Anyway, the King-themed puzzle clogged up a blog run by crossword aficionado Rex Parker in New York, eliciting comments like: "This puzzle is about the weirdest thing I've seen in the NYT. It's like a love letter to one guy. Why anyone else should care, I don't know. If you wanna put the guy in a puzzle, just put him in a puzzle. No need to beatify him like this.''
And from 'Meg': "I did not have a negative reaction to this puzzle. Actually, I feel kind of sorry for the guy. I mean, if your goal in life is to be mentioned in a puzzle ... So I felt like BEQ was doing this poor sot a favor more than showing adulation.''
And this: "For Peter King's egomania to be rewarded so laboriously is icky.'' And this: "Build it around a Winston Churchill quote, or even someone alive and not nearly as famous. But a blowhard sportswriter -- with a Brett Favre infatuation -- who has his share of critics?''
And, finally, this: "It doesn't matter how well known Peter King or the quote is or how much Peter King likes Brett Favre, who I've despised from the beginning of his career for a lot of reasons, one of which is that he's supposedly a 'blue collar' player on a 'blue collar' team. That drives me nuts! Do people think the players on these 'blue collar' teams all go to offseason jobs at the brewery or the steel mill? The Canton Bulldogs haven't played in years. Now that was a blue-collar team. The Packers and the Steelers get their players from the same places all the other teams do. Also, that stupid fiction everybody subscribes to that somehow the northern teams play better in the cold. Most of their players grew up in Houston! Auugh! I can't stand Brett Favre! Don Meredith, now there was a quarterback.''
Aaah, the crossword crowd. Anyway, thanks for the highlight, Brendan.
e. Coffeenerdness: I'll tell you what we need in midtown Manhattan -- a Starbucks open until midnight on Sundays. As my MacBook Air expired Sunday, I had 4,500 forlorn words for MMQB written, but they were locked in the snowy vault of the white screen. Uh-oh. Screwed. So I went about recalling everything and rewriting everything, miserably, with only green tea and deli coffee as strong as a dying housecat. I needed something to kick in around 5 this morning. What's the closest Starbucks to Rockefeller Center with late Sunday hours?

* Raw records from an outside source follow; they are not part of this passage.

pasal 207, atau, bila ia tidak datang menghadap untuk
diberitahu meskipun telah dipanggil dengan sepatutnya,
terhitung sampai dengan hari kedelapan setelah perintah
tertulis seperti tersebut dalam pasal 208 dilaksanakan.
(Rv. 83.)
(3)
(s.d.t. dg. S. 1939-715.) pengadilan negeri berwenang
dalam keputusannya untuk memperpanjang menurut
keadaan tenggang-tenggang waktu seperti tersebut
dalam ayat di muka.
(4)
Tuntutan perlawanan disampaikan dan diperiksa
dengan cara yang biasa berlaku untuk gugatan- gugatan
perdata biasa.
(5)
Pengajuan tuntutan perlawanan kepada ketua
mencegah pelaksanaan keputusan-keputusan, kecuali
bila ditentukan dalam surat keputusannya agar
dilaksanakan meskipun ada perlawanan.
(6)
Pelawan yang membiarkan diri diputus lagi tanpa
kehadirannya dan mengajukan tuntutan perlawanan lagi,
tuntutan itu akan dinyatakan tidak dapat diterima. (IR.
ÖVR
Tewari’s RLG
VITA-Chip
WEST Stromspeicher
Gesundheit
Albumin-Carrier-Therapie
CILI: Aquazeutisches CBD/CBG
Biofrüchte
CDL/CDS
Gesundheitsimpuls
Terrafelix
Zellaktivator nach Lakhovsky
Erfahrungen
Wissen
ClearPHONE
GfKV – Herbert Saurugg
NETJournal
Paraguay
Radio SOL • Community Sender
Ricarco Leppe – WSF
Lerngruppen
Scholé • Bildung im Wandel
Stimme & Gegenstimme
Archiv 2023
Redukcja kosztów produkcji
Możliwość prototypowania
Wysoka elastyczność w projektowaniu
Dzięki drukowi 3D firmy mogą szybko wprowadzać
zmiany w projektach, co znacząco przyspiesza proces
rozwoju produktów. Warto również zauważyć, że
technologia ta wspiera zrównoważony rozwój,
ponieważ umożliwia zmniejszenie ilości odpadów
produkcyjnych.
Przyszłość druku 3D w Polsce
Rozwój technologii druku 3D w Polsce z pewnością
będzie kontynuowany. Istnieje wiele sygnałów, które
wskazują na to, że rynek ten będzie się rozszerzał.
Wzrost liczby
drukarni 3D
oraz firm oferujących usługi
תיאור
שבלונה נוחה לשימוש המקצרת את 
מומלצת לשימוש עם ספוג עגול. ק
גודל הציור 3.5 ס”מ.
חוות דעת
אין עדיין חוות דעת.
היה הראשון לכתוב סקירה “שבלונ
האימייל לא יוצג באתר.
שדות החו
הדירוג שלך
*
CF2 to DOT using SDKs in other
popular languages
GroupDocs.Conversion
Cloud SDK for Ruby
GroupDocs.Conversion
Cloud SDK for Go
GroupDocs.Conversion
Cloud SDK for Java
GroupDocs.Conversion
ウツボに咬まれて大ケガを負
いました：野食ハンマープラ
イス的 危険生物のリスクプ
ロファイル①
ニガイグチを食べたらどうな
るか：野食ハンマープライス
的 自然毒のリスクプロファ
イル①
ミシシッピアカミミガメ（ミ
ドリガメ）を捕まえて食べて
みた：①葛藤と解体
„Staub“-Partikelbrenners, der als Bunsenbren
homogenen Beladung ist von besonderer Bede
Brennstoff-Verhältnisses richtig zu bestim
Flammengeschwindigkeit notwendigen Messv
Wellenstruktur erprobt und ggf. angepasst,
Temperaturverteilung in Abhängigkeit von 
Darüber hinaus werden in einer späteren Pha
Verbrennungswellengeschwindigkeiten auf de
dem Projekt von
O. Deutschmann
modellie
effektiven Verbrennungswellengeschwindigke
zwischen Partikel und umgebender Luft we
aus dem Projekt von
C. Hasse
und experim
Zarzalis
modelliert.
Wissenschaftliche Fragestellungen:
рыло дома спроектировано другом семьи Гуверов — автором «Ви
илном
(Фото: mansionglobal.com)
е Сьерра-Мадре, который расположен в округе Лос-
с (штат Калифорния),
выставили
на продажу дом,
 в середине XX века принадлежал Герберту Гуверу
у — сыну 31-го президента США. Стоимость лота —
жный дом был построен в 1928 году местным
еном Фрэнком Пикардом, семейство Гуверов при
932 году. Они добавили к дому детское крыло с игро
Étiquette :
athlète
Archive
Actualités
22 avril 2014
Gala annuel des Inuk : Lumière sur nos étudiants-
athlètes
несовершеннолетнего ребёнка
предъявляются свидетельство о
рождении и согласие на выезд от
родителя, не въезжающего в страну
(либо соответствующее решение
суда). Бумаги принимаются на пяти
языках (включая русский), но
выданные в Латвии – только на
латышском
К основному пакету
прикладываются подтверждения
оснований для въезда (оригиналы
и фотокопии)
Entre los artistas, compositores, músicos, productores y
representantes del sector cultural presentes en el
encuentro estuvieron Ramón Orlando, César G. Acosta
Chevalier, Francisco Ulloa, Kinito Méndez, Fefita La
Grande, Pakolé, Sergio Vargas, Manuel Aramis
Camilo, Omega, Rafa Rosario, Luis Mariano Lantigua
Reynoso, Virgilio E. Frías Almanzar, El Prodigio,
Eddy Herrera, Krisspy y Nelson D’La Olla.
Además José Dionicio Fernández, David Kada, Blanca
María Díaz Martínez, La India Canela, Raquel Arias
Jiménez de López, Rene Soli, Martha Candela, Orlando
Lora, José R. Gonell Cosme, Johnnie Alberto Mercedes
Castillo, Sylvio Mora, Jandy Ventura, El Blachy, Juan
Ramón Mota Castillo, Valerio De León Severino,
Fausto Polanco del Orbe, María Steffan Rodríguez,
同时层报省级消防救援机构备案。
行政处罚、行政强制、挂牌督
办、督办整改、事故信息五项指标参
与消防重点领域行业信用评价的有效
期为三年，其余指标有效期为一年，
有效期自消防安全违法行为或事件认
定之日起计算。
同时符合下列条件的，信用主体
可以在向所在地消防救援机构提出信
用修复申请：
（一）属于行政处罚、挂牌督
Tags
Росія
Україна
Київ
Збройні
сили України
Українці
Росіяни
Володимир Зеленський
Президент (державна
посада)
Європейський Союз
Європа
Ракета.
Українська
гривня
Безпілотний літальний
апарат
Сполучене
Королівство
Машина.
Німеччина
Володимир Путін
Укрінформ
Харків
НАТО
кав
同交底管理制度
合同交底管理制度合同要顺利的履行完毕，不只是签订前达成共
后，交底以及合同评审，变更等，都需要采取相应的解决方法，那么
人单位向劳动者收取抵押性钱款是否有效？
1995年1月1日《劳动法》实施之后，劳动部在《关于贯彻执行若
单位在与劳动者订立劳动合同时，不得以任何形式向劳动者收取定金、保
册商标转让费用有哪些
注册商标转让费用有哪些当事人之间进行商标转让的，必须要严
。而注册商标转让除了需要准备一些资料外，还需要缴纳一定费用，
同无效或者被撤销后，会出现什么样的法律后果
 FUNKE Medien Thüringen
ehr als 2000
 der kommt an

f. The Curb Your Enthusiasm with Larry dating not one handicapped woman but two has got to be on the top 10 "Curb'' list of all time.
g. Good note from NBC's Joe Gesue: Looks like next Sunday's going to be the first day ever with regular or postseason hockey, basketball, baseball and football all going on the same day.
h. Good luck at Comcast, Tom Curran.
Who I Like Tonight
Philadelphia 23, Washington 10. I expect the voices that began to waft up into the owners' box last week ("Sell the TEAM! Sell the TEAM!'') will grow louder tonight if the Redskins put up another performance like the all-time stinker against Kansas City last week. Even though Redskins football czar Vinny Cerrato said Friday that Jim Zorn won't be fired this year, I'm skeptical. I said to Cerrato Sunday, "What happens if you guys get your clocks cleaned the next three games? Won't you have to fire him then?''
"That's not going to happen,'' he said. "But we'll cross that bridge when we come to it.''
He also said owner Dan Snyder was "on board'' with the change of play-callers from Zorn to Sherm Lewis. "Who do you think I talked it over with?'' Cerrato said.
The Redskins probably are going to have to get a quarterback after the season. Charley Casserly had some good tape Sunday on the CBS pregame show of Jason Campbell ignoring open receivers downfield to consistently throw checkdowns. This echoes what opposing coaches have been saying, and it's certainly part of why McDaniels wouldn't trade Cutler to the Redskins in April; he wanted a quarterback he could trust and one he felt he could win with, and that quarterback was not Campbell.
This is a game the Redskins defense is going to have to win, and I don't think they can hold the Eagles down. Philly's explosive plays will carry the day.